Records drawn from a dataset
▶

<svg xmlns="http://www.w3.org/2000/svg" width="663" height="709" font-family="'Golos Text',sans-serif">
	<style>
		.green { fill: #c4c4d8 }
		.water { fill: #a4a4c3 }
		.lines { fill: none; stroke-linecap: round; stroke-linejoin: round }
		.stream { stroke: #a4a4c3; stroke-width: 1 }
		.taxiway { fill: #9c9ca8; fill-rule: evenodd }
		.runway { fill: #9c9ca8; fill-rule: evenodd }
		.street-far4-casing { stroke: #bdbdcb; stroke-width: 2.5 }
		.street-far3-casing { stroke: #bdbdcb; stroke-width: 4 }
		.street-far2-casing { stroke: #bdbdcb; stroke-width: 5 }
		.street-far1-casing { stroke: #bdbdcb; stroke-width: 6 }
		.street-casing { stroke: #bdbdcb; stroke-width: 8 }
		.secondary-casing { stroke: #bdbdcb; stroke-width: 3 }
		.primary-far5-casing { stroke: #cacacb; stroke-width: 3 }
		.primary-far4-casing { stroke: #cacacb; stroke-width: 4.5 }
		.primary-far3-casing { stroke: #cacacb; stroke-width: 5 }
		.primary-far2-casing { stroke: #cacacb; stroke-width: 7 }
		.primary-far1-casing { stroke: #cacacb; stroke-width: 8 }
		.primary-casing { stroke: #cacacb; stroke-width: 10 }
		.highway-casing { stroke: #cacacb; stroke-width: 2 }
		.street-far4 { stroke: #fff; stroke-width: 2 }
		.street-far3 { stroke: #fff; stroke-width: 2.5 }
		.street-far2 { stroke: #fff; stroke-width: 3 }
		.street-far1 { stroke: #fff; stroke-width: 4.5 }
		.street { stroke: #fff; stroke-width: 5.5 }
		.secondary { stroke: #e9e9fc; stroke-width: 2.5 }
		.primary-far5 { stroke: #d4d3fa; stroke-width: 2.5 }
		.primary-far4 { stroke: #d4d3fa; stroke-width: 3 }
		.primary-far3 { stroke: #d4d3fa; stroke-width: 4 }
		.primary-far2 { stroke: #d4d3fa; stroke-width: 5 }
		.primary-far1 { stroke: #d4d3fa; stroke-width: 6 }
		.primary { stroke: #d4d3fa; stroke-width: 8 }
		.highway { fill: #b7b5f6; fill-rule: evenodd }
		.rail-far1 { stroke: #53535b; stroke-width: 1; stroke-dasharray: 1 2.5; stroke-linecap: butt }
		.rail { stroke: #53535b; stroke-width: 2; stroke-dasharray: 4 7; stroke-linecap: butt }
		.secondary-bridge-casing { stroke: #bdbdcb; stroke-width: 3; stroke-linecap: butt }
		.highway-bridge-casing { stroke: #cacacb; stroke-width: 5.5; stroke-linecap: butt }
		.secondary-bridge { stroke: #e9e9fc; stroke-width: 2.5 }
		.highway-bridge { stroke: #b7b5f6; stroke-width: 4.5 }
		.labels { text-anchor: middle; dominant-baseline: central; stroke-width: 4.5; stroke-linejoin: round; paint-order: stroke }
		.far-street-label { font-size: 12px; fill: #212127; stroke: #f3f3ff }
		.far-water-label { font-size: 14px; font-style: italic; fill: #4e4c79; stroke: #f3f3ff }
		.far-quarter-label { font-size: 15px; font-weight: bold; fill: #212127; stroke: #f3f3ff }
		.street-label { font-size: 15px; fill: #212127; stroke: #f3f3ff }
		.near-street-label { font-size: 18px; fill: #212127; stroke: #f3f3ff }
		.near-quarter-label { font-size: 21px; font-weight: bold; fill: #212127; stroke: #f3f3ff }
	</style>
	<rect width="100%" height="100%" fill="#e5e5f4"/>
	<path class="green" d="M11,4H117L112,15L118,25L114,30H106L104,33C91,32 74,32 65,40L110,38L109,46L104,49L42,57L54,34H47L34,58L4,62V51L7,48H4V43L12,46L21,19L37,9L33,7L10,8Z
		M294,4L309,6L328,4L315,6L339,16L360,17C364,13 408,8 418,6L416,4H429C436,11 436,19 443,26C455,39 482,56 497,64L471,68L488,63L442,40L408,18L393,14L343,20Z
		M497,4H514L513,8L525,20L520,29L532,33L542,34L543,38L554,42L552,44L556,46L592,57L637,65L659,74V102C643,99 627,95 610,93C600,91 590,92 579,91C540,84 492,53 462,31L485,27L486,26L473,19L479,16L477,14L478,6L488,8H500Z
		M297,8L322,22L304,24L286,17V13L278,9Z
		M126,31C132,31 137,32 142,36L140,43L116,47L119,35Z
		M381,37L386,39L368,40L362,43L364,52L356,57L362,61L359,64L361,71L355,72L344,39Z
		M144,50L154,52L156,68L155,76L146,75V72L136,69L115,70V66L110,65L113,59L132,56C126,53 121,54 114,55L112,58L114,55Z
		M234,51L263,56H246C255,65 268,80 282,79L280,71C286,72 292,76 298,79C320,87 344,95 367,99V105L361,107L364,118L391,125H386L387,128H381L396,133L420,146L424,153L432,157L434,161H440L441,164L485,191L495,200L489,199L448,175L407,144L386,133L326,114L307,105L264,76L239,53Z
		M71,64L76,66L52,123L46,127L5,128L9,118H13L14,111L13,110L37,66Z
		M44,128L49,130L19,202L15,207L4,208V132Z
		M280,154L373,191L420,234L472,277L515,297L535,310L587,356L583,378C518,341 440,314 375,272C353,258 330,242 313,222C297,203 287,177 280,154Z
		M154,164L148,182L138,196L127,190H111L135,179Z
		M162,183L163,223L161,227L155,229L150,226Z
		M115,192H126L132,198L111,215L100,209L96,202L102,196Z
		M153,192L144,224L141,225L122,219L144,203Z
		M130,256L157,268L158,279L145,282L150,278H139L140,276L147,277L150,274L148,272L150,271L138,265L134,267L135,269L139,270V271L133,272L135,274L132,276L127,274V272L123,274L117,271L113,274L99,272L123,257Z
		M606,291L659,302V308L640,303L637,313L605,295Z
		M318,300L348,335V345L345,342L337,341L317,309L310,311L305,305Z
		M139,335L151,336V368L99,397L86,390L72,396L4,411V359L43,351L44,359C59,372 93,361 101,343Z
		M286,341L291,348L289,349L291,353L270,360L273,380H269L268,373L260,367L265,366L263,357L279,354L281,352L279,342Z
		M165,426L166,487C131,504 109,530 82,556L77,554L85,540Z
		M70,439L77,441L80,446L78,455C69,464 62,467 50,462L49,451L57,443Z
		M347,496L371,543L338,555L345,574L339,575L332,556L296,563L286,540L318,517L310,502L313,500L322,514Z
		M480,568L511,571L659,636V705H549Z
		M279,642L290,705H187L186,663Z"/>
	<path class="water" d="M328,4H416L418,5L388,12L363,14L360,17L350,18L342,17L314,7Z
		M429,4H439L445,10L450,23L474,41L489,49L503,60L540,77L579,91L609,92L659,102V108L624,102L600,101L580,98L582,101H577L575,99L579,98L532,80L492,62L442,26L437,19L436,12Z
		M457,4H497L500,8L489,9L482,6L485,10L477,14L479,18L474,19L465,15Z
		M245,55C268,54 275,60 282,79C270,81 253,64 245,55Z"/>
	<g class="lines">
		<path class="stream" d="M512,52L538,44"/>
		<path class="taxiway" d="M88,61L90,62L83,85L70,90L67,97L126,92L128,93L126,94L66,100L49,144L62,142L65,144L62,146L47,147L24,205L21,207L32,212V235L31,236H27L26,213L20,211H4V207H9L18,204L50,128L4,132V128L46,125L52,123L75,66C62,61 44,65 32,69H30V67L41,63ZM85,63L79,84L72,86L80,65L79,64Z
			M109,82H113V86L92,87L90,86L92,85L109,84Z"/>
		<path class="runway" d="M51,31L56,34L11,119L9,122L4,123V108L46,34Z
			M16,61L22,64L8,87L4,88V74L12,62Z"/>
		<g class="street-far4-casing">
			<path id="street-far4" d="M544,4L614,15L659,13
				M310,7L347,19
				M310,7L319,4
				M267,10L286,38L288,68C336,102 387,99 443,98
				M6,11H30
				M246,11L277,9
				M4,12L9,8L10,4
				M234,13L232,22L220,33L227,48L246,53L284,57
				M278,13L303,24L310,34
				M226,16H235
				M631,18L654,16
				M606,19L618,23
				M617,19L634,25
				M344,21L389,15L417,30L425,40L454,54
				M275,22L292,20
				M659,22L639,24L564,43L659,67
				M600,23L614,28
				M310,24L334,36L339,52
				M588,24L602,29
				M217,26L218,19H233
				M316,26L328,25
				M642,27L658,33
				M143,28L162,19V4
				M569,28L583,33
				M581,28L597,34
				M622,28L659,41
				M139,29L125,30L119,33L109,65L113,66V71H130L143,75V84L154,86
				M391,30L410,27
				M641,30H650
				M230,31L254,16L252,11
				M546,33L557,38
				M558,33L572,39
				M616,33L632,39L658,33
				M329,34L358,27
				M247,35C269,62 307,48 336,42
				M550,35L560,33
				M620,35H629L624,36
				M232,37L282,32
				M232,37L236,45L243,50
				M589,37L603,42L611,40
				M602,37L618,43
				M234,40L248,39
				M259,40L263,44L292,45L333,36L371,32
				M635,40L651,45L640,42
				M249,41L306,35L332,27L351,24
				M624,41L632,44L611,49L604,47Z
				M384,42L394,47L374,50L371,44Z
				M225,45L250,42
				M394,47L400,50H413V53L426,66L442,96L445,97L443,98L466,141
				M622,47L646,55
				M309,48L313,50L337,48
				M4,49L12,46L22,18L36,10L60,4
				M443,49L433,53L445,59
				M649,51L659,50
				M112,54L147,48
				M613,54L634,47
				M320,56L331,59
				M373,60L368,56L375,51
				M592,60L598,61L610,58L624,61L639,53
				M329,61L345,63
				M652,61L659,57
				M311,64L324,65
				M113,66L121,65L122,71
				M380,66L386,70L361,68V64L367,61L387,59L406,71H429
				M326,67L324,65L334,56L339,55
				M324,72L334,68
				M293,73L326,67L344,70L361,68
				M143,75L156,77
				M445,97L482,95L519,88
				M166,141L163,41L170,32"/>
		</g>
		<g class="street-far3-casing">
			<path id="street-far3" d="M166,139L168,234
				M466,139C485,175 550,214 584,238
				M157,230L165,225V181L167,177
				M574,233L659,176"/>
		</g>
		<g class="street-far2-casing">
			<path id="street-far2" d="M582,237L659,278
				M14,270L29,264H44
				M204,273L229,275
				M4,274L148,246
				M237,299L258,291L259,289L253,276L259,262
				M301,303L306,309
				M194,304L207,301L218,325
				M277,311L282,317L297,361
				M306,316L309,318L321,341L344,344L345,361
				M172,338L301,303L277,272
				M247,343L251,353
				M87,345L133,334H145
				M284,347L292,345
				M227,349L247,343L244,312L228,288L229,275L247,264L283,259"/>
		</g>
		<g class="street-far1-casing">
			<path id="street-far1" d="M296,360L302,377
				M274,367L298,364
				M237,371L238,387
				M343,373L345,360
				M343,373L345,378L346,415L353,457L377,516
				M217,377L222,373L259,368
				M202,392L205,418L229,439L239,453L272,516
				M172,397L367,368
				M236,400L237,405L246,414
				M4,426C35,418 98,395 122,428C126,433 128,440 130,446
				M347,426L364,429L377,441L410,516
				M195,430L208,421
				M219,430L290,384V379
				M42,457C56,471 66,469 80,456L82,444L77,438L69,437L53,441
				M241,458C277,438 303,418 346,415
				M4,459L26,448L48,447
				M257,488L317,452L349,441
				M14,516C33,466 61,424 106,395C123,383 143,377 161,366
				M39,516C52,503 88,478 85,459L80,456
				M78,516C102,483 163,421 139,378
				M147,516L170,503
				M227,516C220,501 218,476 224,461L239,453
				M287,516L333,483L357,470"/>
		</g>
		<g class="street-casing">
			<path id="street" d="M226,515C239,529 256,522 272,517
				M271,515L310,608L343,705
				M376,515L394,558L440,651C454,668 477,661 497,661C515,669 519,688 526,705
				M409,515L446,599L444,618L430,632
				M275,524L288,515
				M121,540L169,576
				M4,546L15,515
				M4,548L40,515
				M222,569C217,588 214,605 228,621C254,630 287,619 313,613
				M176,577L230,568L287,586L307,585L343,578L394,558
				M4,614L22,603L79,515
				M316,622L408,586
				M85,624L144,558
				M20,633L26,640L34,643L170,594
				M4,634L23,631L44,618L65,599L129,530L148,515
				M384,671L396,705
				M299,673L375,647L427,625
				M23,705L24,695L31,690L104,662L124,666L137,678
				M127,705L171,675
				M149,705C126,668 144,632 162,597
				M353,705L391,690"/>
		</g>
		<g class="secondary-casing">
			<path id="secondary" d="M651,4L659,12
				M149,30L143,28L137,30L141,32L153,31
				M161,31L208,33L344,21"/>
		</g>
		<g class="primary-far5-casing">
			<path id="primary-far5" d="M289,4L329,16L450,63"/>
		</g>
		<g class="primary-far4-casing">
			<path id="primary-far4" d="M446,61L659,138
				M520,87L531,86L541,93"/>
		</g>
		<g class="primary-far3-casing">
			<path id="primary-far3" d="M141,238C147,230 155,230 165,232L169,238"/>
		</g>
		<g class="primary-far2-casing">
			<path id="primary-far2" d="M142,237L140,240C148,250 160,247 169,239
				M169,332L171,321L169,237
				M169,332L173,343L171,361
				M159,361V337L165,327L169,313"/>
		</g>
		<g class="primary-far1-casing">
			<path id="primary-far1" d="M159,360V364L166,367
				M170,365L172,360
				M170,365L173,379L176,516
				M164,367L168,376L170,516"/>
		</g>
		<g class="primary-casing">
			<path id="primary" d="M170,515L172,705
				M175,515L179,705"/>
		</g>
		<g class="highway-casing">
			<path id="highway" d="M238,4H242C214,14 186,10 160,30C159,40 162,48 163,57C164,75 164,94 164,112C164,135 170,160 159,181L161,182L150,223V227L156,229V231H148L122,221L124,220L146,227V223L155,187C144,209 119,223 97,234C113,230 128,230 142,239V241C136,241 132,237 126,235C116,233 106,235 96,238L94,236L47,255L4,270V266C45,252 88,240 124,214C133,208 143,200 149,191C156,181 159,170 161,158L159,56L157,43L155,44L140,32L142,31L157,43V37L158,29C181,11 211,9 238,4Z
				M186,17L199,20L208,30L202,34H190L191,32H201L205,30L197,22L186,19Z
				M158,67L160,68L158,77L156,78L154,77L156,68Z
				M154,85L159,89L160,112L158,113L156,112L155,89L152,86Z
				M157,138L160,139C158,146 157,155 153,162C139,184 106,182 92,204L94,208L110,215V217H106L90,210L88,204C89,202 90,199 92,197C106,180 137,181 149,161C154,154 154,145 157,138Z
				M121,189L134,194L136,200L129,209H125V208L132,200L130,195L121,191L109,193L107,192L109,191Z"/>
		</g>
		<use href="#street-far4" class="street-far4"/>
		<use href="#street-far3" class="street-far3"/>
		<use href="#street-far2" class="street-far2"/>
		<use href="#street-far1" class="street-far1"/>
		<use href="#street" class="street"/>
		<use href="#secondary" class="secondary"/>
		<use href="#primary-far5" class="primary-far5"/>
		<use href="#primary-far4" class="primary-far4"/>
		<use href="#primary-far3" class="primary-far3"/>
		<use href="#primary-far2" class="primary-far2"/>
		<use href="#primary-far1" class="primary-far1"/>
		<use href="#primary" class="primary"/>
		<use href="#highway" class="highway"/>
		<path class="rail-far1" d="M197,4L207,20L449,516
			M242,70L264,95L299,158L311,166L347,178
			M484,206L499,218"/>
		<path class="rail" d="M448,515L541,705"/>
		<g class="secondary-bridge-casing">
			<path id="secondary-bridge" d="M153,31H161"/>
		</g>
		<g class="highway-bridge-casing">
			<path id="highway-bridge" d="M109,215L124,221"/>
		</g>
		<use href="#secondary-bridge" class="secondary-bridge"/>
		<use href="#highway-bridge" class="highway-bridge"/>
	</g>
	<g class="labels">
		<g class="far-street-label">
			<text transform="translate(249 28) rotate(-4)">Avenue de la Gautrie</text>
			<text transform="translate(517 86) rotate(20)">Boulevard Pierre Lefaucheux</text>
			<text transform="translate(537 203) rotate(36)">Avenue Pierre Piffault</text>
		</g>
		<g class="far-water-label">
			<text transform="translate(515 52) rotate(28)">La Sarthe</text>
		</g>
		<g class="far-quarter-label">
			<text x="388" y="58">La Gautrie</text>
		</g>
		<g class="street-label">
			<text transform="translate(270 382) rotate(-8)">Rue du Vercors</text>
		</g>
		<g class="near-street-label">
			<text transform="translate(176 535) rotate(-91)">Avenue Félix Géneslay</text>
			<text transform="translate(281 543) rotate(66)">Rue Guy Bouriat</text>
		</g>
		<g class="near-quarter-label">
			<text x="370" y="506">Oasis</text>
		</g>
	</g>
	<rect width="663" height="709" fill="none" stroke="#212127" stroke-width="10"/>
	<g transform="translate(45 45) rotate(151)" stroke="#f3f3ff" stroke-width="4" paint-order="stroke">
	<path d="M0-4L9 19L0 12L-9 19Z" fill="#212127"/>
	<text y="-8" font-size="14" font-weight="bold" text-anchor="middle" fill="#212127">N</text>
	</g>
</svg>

◀

WHAT IS EXPECTED — Return each line of the data above that includes the word "lines".

WRITTEN ANSWER —
		.lines { fill: none; stroke-linecap: round; stroke-linejoin: round }
	<g class="lines">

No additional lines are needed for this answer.